A book Jeremy Corbyn should read
Friday, April 06, 2018
Tell them to go to all the important English and American offices and agencies. Tell them not to leave until they have obtained guarantees that a way has been decided upon to save the Jews. Let them accept no food or drink, let them die a slow death as the world is looking on. Let them die. This may shake the conscience of the world.
It is impossible, utterly impossible. You know what would happen. They would simply bring in two policemen and have me dragged away to an institution. Do you think they will let me die a slow, lingering death? Never ... they would never let me.
On May 13, 1943, came the epilogue to our meeting. I will remember that day till I die. I was sitting in my room in Dolphin Square during a brief respite, resting, when the telephone rang. I deliberately let it ring three or four times and then I picked up the receiver reluctantly. It was an employee of Stratton House.
"Mr Karski, I was told to inform you that Szmul Zygelbojm, a member of the Polish National Council and representative of the Bund in London, committed suicide yesterday. He left some notes, saying that he did all he could to help the Jews in Poland, but failed, that all his brothers will perish, and that he is joining them. He turned on the gas in his apartment."
I hung up.
At first I felt nothing at all, then a wave of mingled, shock, grief and guilt. I felt as though I had personally handed Zygelbojm his death warrant.
Having met with the Polish Prime Minister and General Sikorski, with Sir Anthony Eden and with the one time Deputy Leader of Jeremy Corbyn's party, Arthur Greenwood (among many others) Karski was ordered to Washington DC, where he met President Roosevelt. He stayed on in America and went on to have a distinguished career as a professor at Georgetown University. He was posthumously awarded the Presidential Medal of Freedom by President Obama in 2012.
I commend his book to you. I put off reading it for some time because of its dark content. That decision meant I was finishing it against the background of the Labour Party's antisemitism scandal. It was particularly poignant and difficult to be reminded of those horrors while listening to Corbyn's mealy-mouthed denials of his obvious sympathies with those who would drive the descendants of Europe's surviving Jews into the sea. It made even more disgusting the statements of the demented, ignorant "Momentum" rabble comparing Israel to Nazi Germany as they court the votes of Britain's Muslims whose ancestors mostly sided with Hitler and whose home countries' schools and madrassas (and some of their Imams here) still teach hatred of Jews.
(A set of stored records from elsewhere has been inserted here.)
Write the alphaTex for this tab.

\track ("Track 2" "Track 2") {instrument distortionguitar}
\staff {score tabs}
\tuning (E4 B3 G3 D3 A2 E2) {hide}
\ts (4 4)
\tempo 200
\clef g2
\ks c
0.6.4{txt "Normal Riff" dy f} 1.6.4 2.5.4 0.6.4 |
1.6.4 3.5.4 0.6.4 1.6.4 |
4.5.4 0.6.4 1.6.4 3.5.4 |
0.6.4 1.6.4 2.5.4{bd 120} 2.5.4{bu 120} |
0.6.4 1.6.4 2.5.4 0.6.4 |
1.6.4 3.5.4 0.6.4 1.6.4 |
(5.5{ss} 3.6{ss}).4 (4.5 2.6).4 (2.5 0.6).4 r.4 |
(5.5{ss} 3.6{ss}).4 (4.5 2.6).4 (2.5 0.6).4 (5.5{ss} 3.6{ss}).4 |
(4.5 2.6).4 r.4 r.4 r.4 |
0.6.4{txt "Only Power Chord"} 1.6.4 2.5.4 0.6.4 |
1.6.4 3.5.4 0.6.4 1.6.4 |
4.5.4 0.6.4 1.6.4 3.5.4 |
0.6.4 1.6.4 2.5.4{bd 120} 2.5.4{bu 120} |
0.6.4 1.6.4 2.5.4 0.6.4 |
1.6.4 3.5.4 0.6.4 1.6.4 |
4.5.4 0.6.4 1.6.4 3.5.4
Poland has much to be proud of in relation to its conduct under German occupation. There was no Polish Quisling or Lord Haw Haw. The Underground ran a secret state in the face of extreme violence. In the end, though the Allies "won" they saved few Jews. They also delivered the brave Poles into the hands of one of only two historical leaders even worse than Adolf Hitler – leaders respected, incidentally, by many in Momentum.
Poles can be particularly proud of Jan Karski, a hero not just to them, but to all decent humans. If Jeremy Corbyn really wanted to solve the anti-semitism problem in his ranks, he might consider requiring every Momentum member to read this book. Somehow I doubt he will.